Do Woo-Sung, Kim Joo-Hyung, Lim Joon-Ryul, Yoon Tae-Hwan, Chun Yong-Min
Department of Orthopaedic Surgery, Arthroscopy and Joint Research Institute, Severance Hospital, Yonsei University College of Medicine, Seoul, Korea.
Am J Sports Med. 2023 Mar;51(4):885-892. doi: 10.1177/03635465221149743. Epub 2023 Feb 14.
No study has evaluated whether best-fit circles based on glenoids with defects accurately represent normal inferior glenoids before injury.
To investigate whether the best-fit circles on the affected side with a glenoid defect can accurately represent native glenoids before injury.
Cohort study (diagnosis); Level of evidence, 3.
This retrospective study included 58 patients with unilateral recurrent anterior shoulder instability. First, we compared the diameter of best-fit circles based on affected and unaffected glenoids. Glenoid defect sizes based on each best-fit circle were then calculated and compared. Second, we created serial virtual glenoid defects (10%, 15%, 20%, 25%) on unaffected glenoids and compared diameters of best-fit circles on the glenoids before and after virtual defects. We also analyzed and compared the size of virtual and calculated glenoid defects. Bland-Altman plots and intraclass coefficients (ICCs) were used to compare and analyze agreement of measurements. After categorization of glenoid defects based on clinical cutoff values, Cohen κ and percentage agreement were calculated.
The diameter of 55.2% (32/58) of best-fit circles from affected glenoids over- or underestimated the diameter on the unaffected side by >5%. In 28 of the 32 patients, the diameter of the affected side circle was overestimated. Consequently, 41.4% (24/58) of glenoid defects were over- or underestimated by >5%. In 19 of the 24 patients, the glenoid defect from the affected side was >5% larger. ICCs between sides for best-fit circle diameters and defect sizes were 0.632 and 0.800, respectively. Agreement of glenoid defect size between sides was 58.6% (34/58) overall, but when the defect was ≥10%, agreement decreased to 32.3% (10/31). Among 232 glenoids with virtual defects created from 58 normal glenoids, the diameter of 31.0% (72/232) of best-fit circles and the size of 11.6% (27/232) of defects were over- or underestimated by >5%.

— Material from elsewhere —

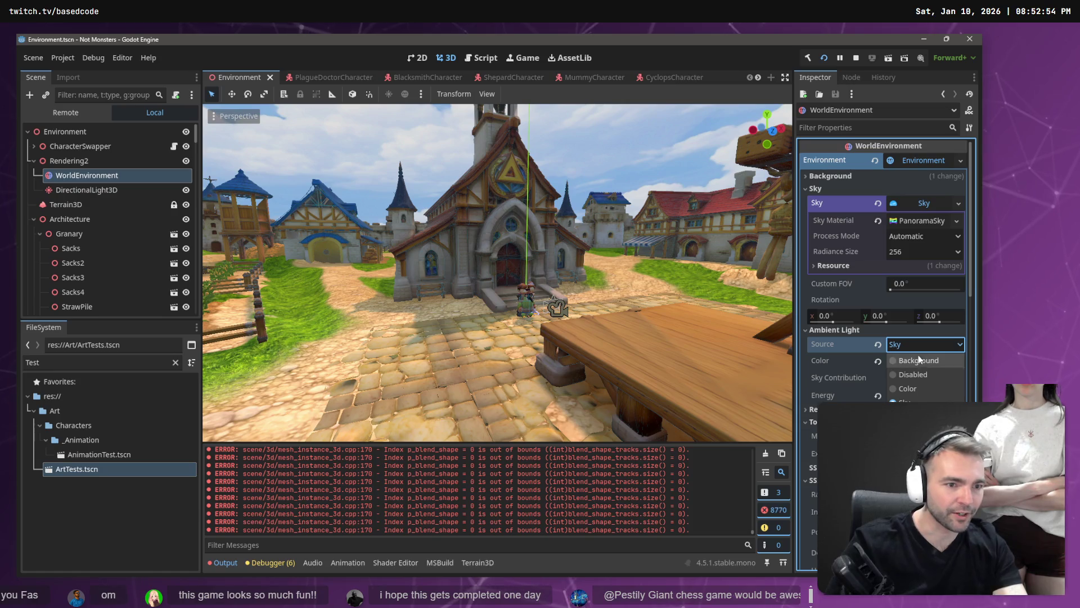
{"action": "left_click", "coordinate": [923, 388]}
{"action": "key", "text": "ctrl+z"}
{"action": "left_click", "coordinate": [957, 220]}
{"action": "key", "text": "Escape"}
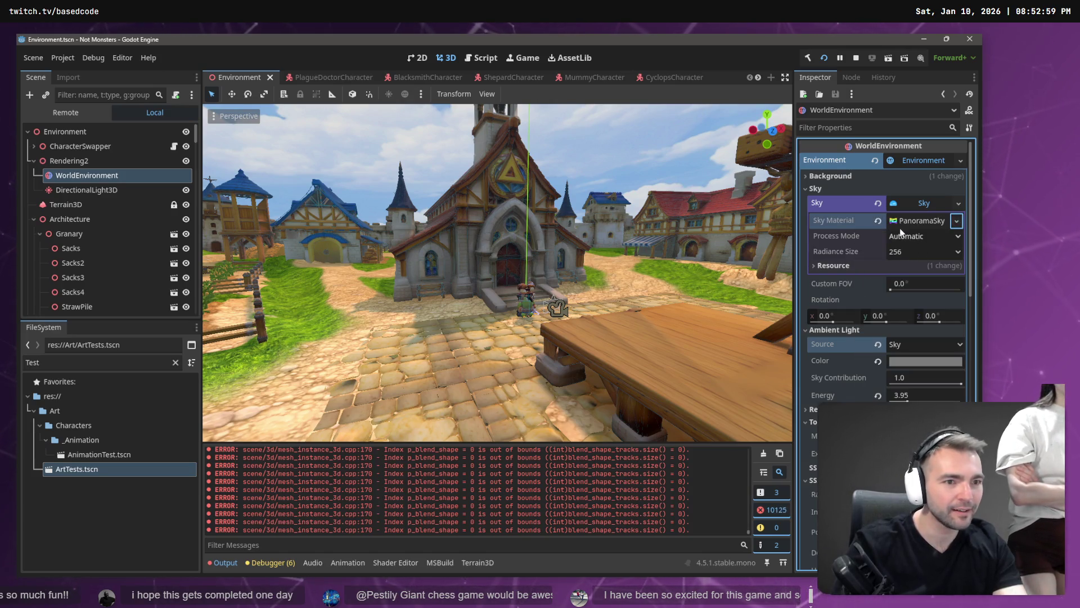
{"action": "left_click", "coordinate": [878, 221]}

When assessing glenoid defects in anterior shoulder instability, best-fit circles based on affected glenoids do not always represent the native glenoid and may thus lead to inaccurate circle sizes and defect estimates.
尚无研究评估基于存在缺损的肩胛盂的最佳拟合圆是否能准确代表损伤前的正常肩胛盂下表面。

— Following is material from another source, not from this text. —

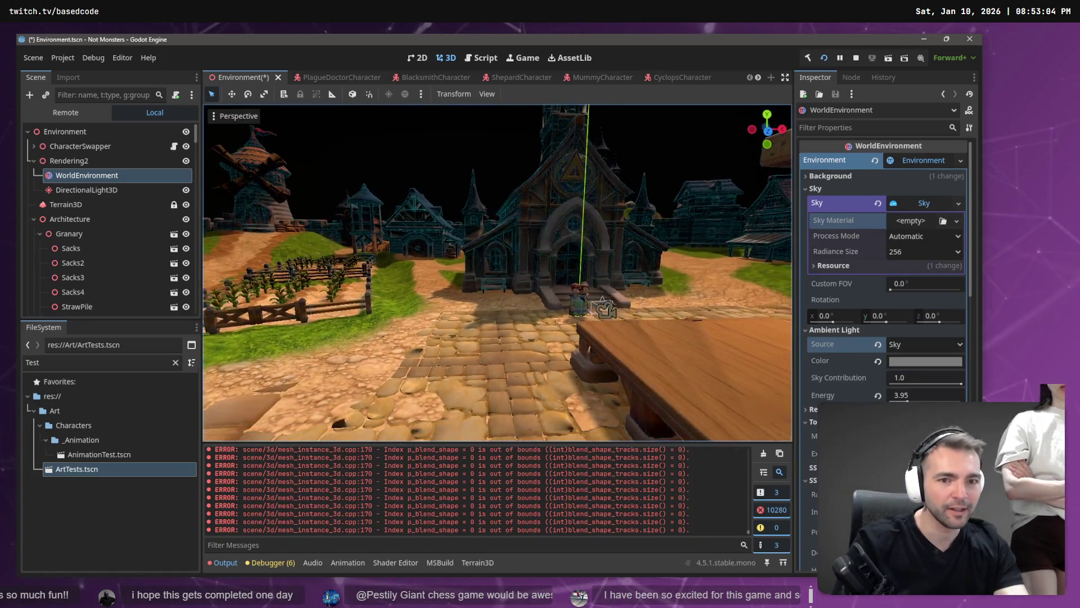
Collapse the SSAO, SSIL and SDFGI sections in the WorldEnvironment inspector
{"action": "key", "text": "w"}
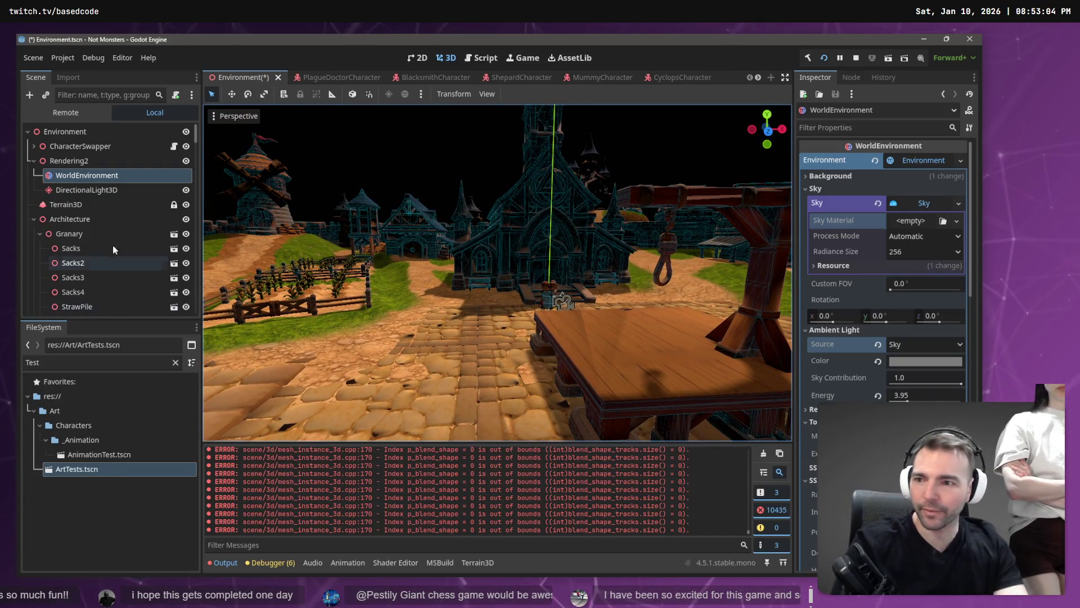
{"action": "scroll", "coordinate": [883, 282], "scroll_direction": "down", "scroll_amount": 15}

探讨存在肩胛盂缺损的患侧的最佳拟合圆是否能准确代表损伤前的天然肩胛盂。
队列研究(诊断);证据等级,3级。
这项回顾性研究纳入了58例单侧复发性肩关节前脱位患者。首先,我们比较了基于患侧和健侧肩胛盂的最佳拟合圆的直径。然后计算并比较基于每个最佳拟合圆的肩胛盂缺损大小。其次,我们在健侧肩胛盂上创建了一系列虚拟肩胛盂缺损(10%、15%、20%、25%),并比较虚拟缺损前后肩胛盂上最佳拟合圆的直径。我们还分析并比较了虚拟肩胛盂缺损和计算得出的肩胛盂缺损的大小。采用Bland-Altman图和组内相关系数(ICC)来比较和分析测量结果的一致性。根据临床临界值对肩胛盂缺损进行分类后,计算Cohen κ系数和一致性百分比。

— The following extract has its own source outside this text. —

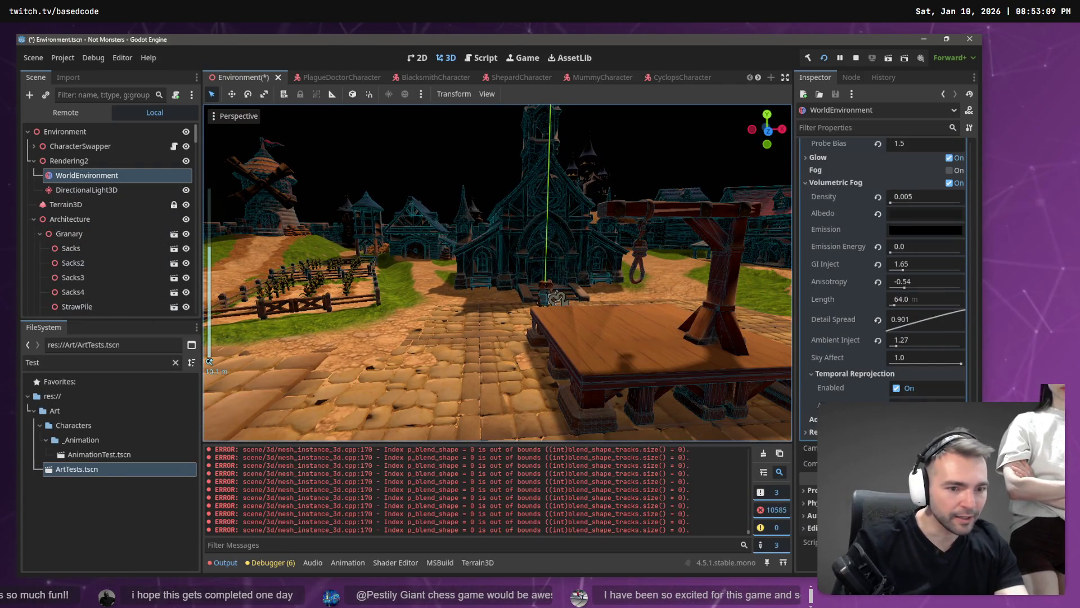
{"action": "scroll", "coordinate": [883, 270], "scroll_direction": "up", "scroll_amount": 10}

55.2%(32/58)的患侧肩胛盂最佳拟合圆的直径相对于健侧直径高估或低估了>5%。在这32例患者中的28例中,患侧圆的直径被高估。因此,41.4%(24/58)的肩胛盂缺损被高估或低估了>5%。在这24例患者中的19例中,患侧肩胛盂缺损大于5%。最佳拟合圆直径和缺损大小两侧之间的ICC分别为0.632和0.800。两侧肩胛盂缺损大小的总体一致性为58.6%(34/58),但当缺损≥10%时,一致性降至32.3%(10/31)。在由58个正常肩胛盂创建的232个有虚拟缺损的肩胛盂中,31.0%(72/232)的最佳拟合圆直径和11.6%(27/232)的缺损大小被高估或低估了>5%。
在评估肩关节前脱位中的肩胛盂缺损时,基于患侧肩胛盂的最佳拟合圆并不总是能代表天然肩胛盂,因此可能导致圆大小和缺损估计不准确。